Inflation: For and Against

by Red Delicious on June 25, 2009

inflation balloonThe hot topic du jour is inflation, when it will rear its ugly head and to what extent we should be concerned.  We have therefore put together the argument for and against inflation, along with some food for thought in conclusion.

  • The argument for significant inflation: Let’s start with the fact that the budget deficit now stands at 13% of GDP.  Then add the $100 trillion in unfunded liabilities of Fed programs, such as social security, civil service and military pensions, and the ballooning bills of Medicare and Medicaid.  This lethal combination allegedly ensures dramatically higher interest rates, massive tax increases and puts into question many government promises made to date.  Let’s contribute to this perfect storm Bernanke’s anti-deflationary monetary policies, which have dramatically increased the monetary base by almost $1 trillion beginning this last September. (Monetary base = currency in circulation + bank reserves + vault cash.)  The New York Times has called this “the largest increase in the past 50 years by a factor of 10″, representing a 15% growth rate of money supply over the last 12 months alone.  Basically, the Fed is buying debt from the government and private sector and paying for it by crediting banks with extra reserves.  In the meantime, the demand for money is dropping due to decreased output and falling employment.  So combine decreased demand for money plus its rapidly growing supply and the outcome is not rocket science: higher inflation and higher interest rates (which in turn further reduce the demand for money, exacerbating further inflationary pressures).
  • The argument against significant inflation: First and foremost, there are no signs currently of inflationary pressures.  Consumer prices are lower than they were last year and wage increases have come to a halt, both arguing for deflation rather than inflation as a potential culprit.
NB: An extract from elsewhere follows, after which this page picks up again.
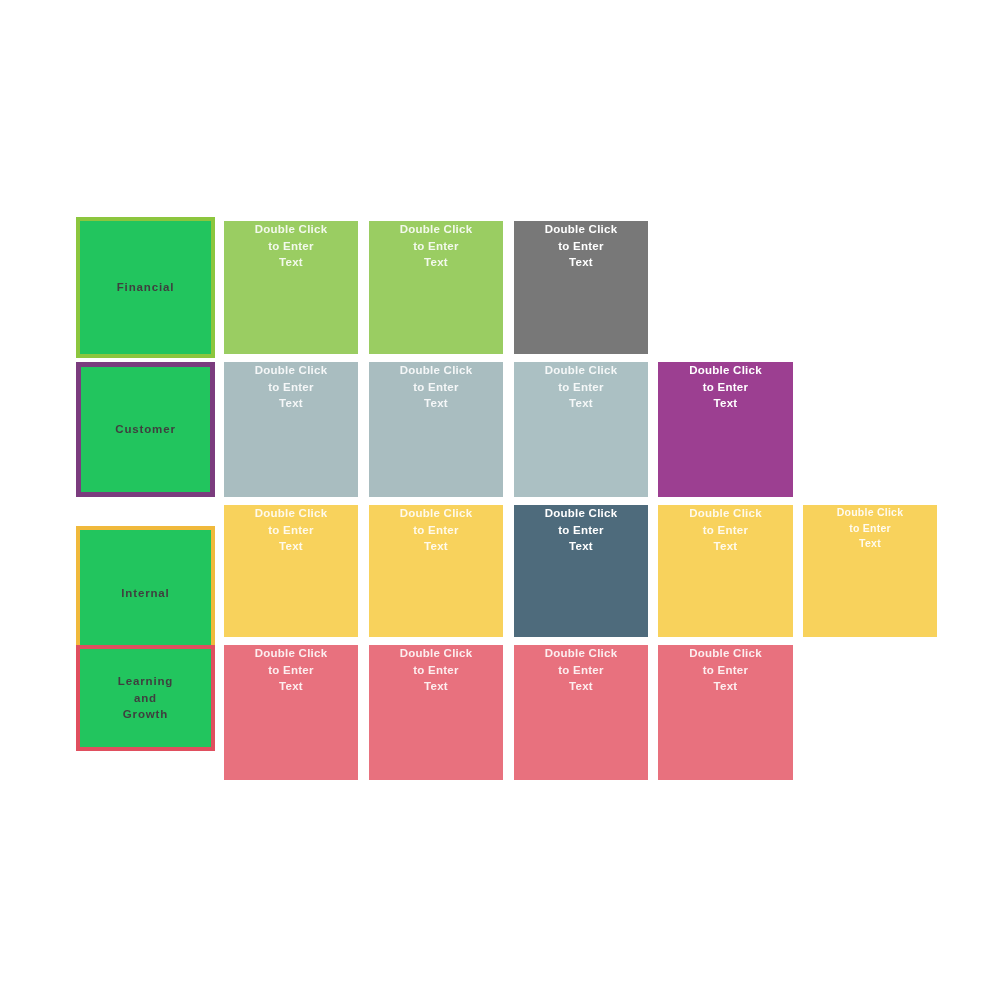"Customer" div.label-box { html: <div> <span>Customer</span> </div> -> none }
Indeed, the Fed’s increase of bank reserves would generally encourage banks to increase their lending activity, which in turn would increase demand, thereby up pushing prices.  But that’s not happening; banks are not lending their reserves for the most part and are instead sitting on them.  As an example, between ’97 and ’03, the Bank of Japan purchased debt on a massive scale yet consumer prices fell.  During the Great Depression, many were warning about the dangers of hyperinflation yet prices plummeted.  Lastly, the current fears of hyper inflation if our debt exceeds 100% of GDP appears misplaced after looking at Japan, Canada and Belgium, all of which surpassed the 100% threshold while avoiding this dreaded pitfall.   Even the US surpassed 120% after World War II without the “I” word destroying the economy.
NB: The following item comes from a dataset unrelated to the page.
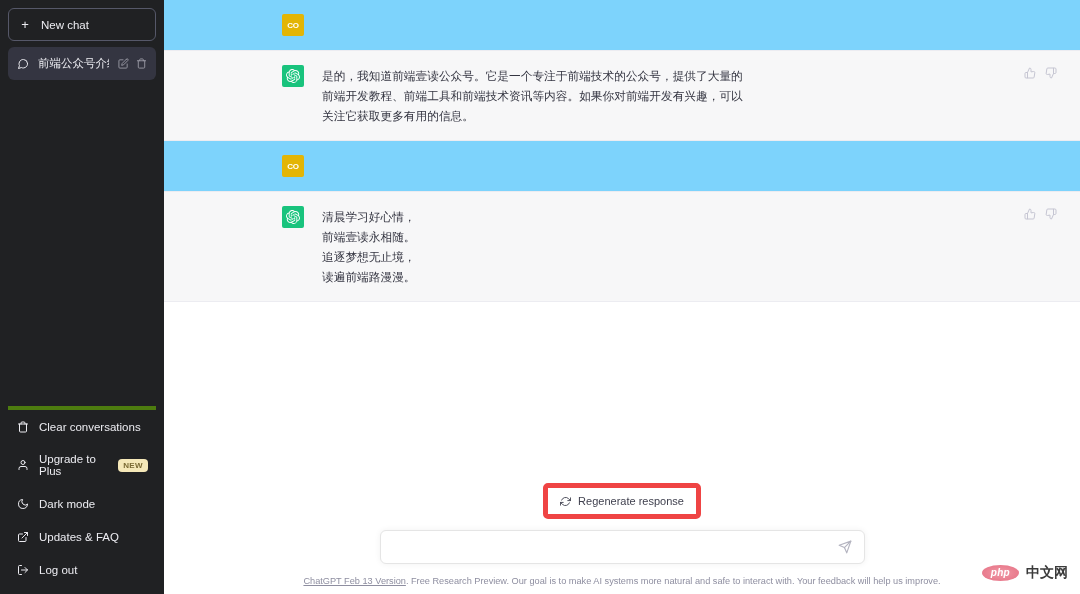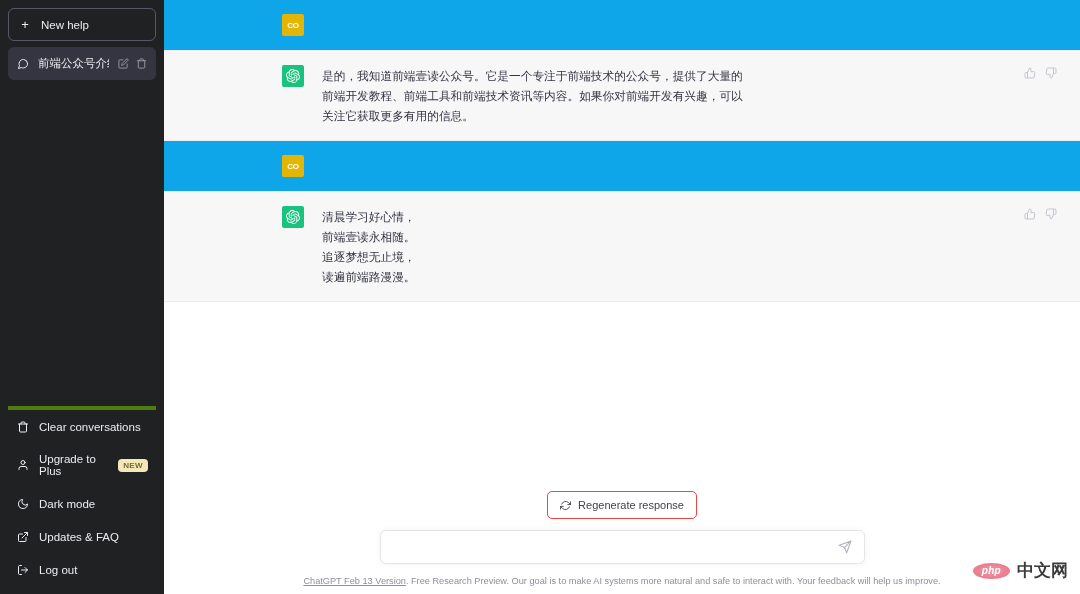"New help" span { text: help -> chat }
  • What we know: The question in the real estate world is whether a home is a good hedge against inflation.  Keep in mind that housing returns have tracked inflation over time, not surpassed it.  If you are waiting to buy now (from an inflation standpoint), you are basically betting that home prices will decrease more than will inflation will increase. [Pause and digest that for a second to see how that sits with your view.] Alternatively, if you are buying now as a hedge, you believe that inflation’s rise will surpass the fall in property values. Certainly some level of inflation will materialize over the next few years; how quickly and to what degree are both hotly debated questions.  “What about the impact of foreign purchasers and their increasing purchasing power based on the anticipated devaluation of the dollar“, you ask?  “What impact will that have on Manhattan prices?” Though this argument has merit, a closer look at the European and Japanese economies suggests that they are in worse shape than ours.  Foreign investment would need to come from other parts of the world.